The Attack (Connection Starvation):

1. Connect: The attacker connects to the target device.

2. Stall: The attacker does not pair, does not bond, and does not send data. They simply maintain the connection by responding to the Link Layer "Ping" (Connection Events).

3. Result: The device is now "busy." The legitimate owner walks up, tries to connect, and fails because the radio is occupied.

4. Persistence: If the device disconnects the attacker, the attacker creates a script to instantly reconnect (in milliseconds), permanently denying service to the owner.

Why it works: Developers often forget to implement an "Idle Timeout" or "Pairing Timeout." They assume a connection means a user is about to do something useful. If the firmware says, "Stay connected forever until the user disconnects," the attacker wins.

🛡️ Security Checks & Testing

• Starvation Test:

  • Tool: gatttool (Linux) or nRF Connect (Android).

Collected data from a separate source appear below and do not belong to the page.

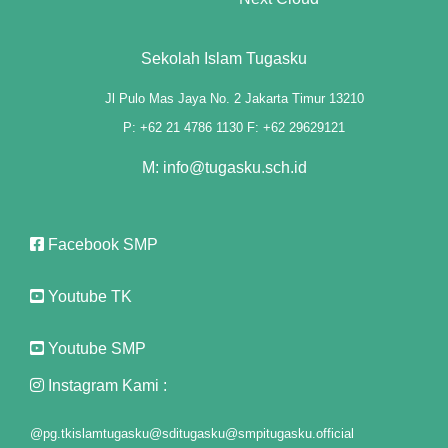
 panel
Sekolah Islam Tugasku
 panel
Jl Pulo Mas Jaya No. 2 Jakarta Timur 13210
 panel
P: +62 21 4786 1130 F: +62 29629121
 panel
M: info@tugasku.sch.id
 panel
Facebook SMP
 panel
 panel
Youtube TK
 panel
Youtube SMP
 panel
Instagram Kami :
@pg.tkislamtugasku
@sditugasku
@smpitugasku.official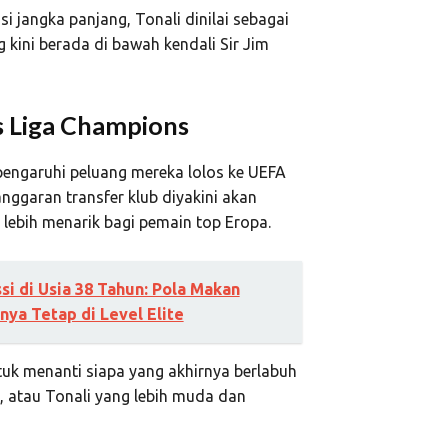
 jangka panjang, Tonali dinilai sebagai
g kini berada di bawah kendali
Sir Jim
s Liga Champions
ipengaruhi peluang mereka lolos ke
UEFA
nggaran transfer klub diyakini akan
lebih menarik bagi pemain top Eropa.
i di Usia 38 Tahun: Pola Makan
ya Tetap di Level Elite
tuk menanti siapa yang akhirnya berlabuh
, atau Tonali yang lebih muda dan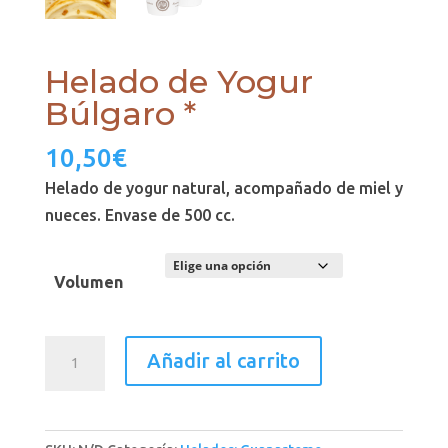
Helado de Yogur
Búlgaro *
10,50
€
Helado de yogur natural, acompañado de miel y
nueces. Envase de 500 cc.
Volumen
Helado
Añadir al carrito
de
Yogur
Búlgaro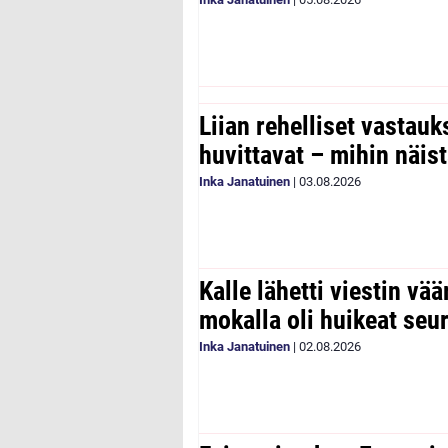
Liian rehelliset vastau
huvittavat – mihin näist
Inka Janatuinen
|
03.08.2026
Kalle lähetti viestin vää
mokalla oli huikeat seu
Inka Janatuinen
|
02.08.2026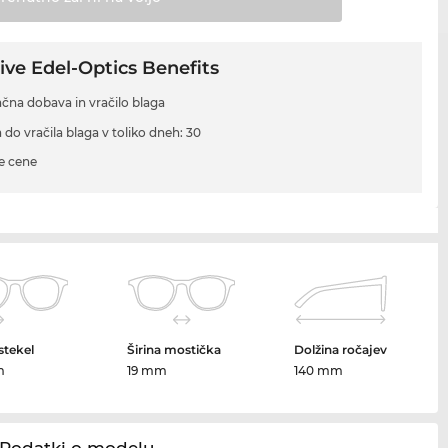
ive Edel-Optics Benefits
ačna dobava in vračilo blaga
 do vračila blaga v toliko dneh: 30
e cene
 stekel
Širina mostička
Dolžina ročajev
m
19 mm
140 mm
Podatki o modelu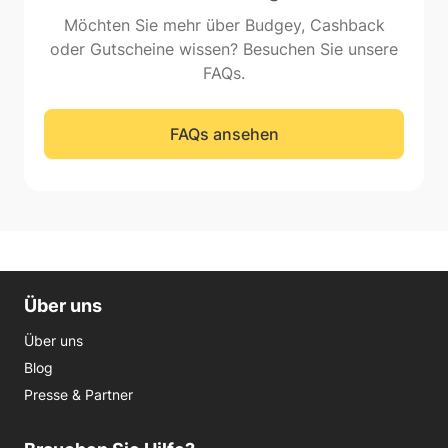
Möchten Sie mehr über Budgey, Cashback
oder Gutscheine wissen? Besuchen Sie unsere
FAQs.
FAQs ansehen
Über uns
Über uns
Blog
Presse & Partner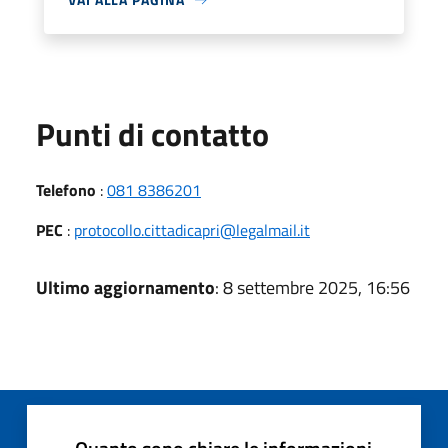
Punti di contatto
Telefono
:
081 8386201
PEC
:
protocollo.cittadicapri@legalmail.it
Ultimo aggiornamento
: 8 settembre 2025, 16:56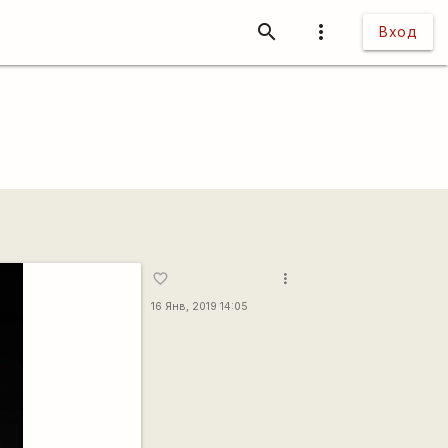
search
more_vert
Вход
more_vert
favorite_border
16 Янв, 2019 14:05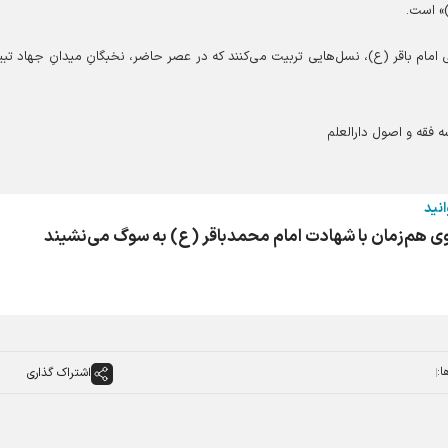
)» است.
 امام باقر (ع)، نسل‌هایی تربیت می‌کنند که در عصر حاضر، نخبگانِ میدانِ جهاد تبی
 فقه و اصول دارالعلم
انید
 هم‌زمان با شهادت امام محمدباقر (ع) به سوگ می‌نشیند
ا:
اشتراک گذاری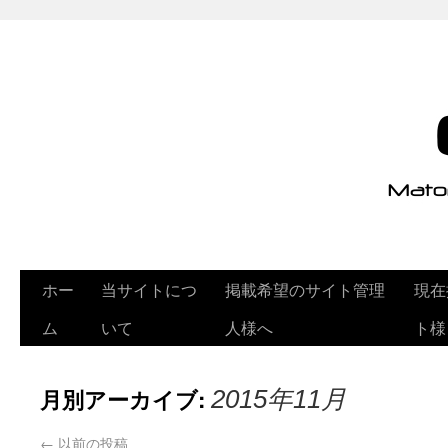
ホー
当サイトにつ
掲載希望のサイト管理
現在
ム
いて
人様へ
ト様
月別アーカイブ:
2015年11月
←
以前の投稿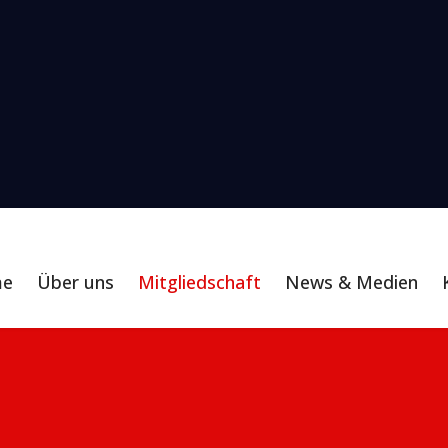
me
Über uns
Mitgliedschaft
News & Medien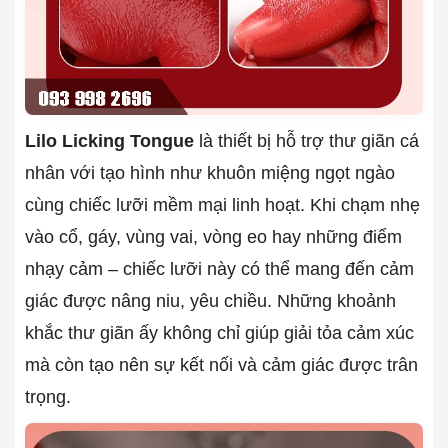
Lilo Licking Tongue
là thiết bị hỗ trợ thư giãn cá
nhân với tạo hình như khuôn miệng ngọt ngào
cùng chiếc lưỡi mềm mại linh hoạt. Khi chạm nhẹ
vào cổ, gáy, vùng vai, vòng eo hay những điểm
nhạy cảm – chiếc lưỡi này có thể mang đến cảm
giác được nâng niu, yêu chiều. Những khoảnh
khắc thư giãn ấy không chỉ giúp giải tỏa cảm xúc
mà còn tạo nên sự kết nối và cảm giác được trân
trọng.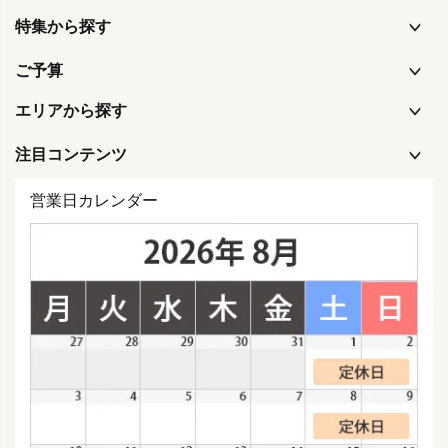
特集から探す
ご予算
エリアから探す
注目コンテンツ
営業日カレンダー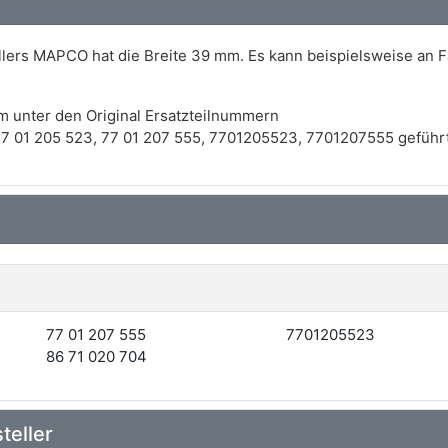
lers MAPCO hat die Breite 39 mm. Es kann beispielsweise an
m unter den Original Ersatzteilnummern
 01 205 523, 77 01 207 555, 7701205523, 7701207555 geführt
77 01 207 555
7701205523
86 71 020 704
teller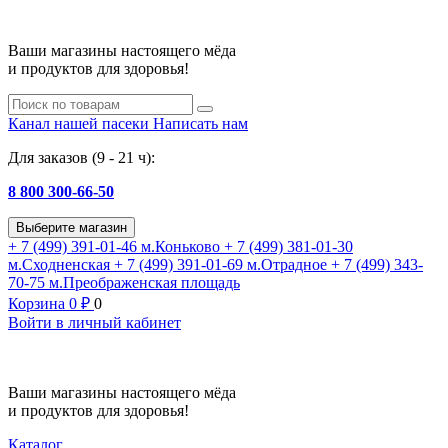
Ваши магазины настоящего мёда
и продуктов для здоровья!
Канал нашей пасеки
Написать нам
Для заказов (9 - 21 ч):
8 800 300-66-50
Выберите магазин
+ 7 (499) 391-01-46
м.Коньково
+ 7 (499) 381-01-30
м.Сходненская
+ 7 (499) 391-01-69
м.Отрадное
+ 7 (499) 343-
70-75
м.Преображенская площадь
Корзина
0
₽
0
Войти в личный кабинет
Ваши магазины настоящего мёда
и продуктов для здоровья!
Каталог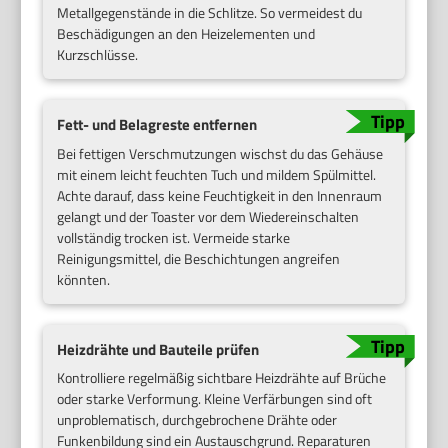
Metallgegenstände in die Schlitze. So vermeidest du
Beschädigungen an den Heizelementen und
Kurzschlüsse.
Fett- und Belagreste entfernen
Bei fettigen Verschmutzungen wischst du das Gehäuse
mit einem leicht feuchten Tuch und mildem Spülmittel.
Achte darauf, dass keine Feuchtigkeit in den Innenraum
gelangt und der Toaster vor dem Wiedereinschalten
vollständig trocken ist. Vermeide starke
Reinigungsmittel, die Beschichtungen angreifen
könnten.
Heizdrähte und Bauteile prüfen
Kontrolliere regelmäßig sichtbare Heizdrähte auf Brüche
oder starke Verformung. Kleine Verfärbungen sind oft
unproblematisch, durchgebrochene Drähte oder
Funkenbildung sind ein Austauschgrund. Reparaturen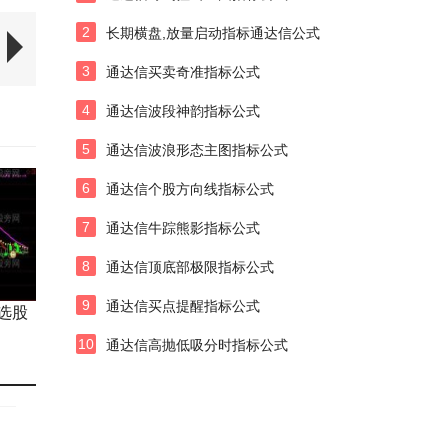
2
长期横盘,放量启动指标通达信公式
3
通达信买卖奇准指标公式
4
通达信波段神韵指标公式
5
通达信波浪形态主图指标公式
6
通达信个股方向线指标公式
7
通达信牛踪熊影指标公式
8
通达信顶底部极限指标公式
9
通达信买点提醒指标公式
选股
10
通达信高抛低吸分时指标公式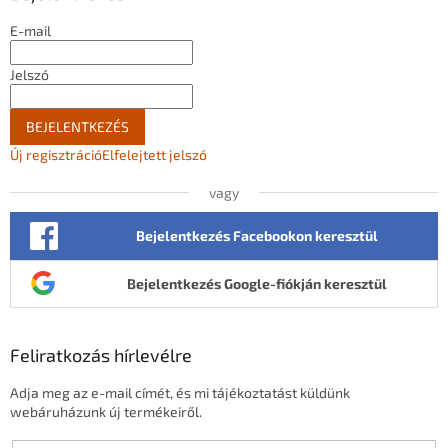
c
E-mail
Jelszó
BEJELENTKEZÉS
Új regisztráció
Elfelejtett jelszó
vagy
Bejelentkezés Facebookon keresztül
Bejelentkezés Google-fiókján keresztül
Feliratkozás hírlevélre
Adja meg az e-mail címét, és mi tájékoztatást küldünk
webáruházunk új termékeiről.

  • Test: Connect to the device but do not pair/bond. Do nothing. Just leave the window open.

  • Observation:

    1. Does the device disconnect you automatically after 10-30 seconds? (Secure behavior).

    2. Or does it stay connected indefinitely? (Vulnerable).

  • Verification: While connected with the attacker machine, try to find/connect to the device with the legitimate mobile app. It should be invisible or unreachable.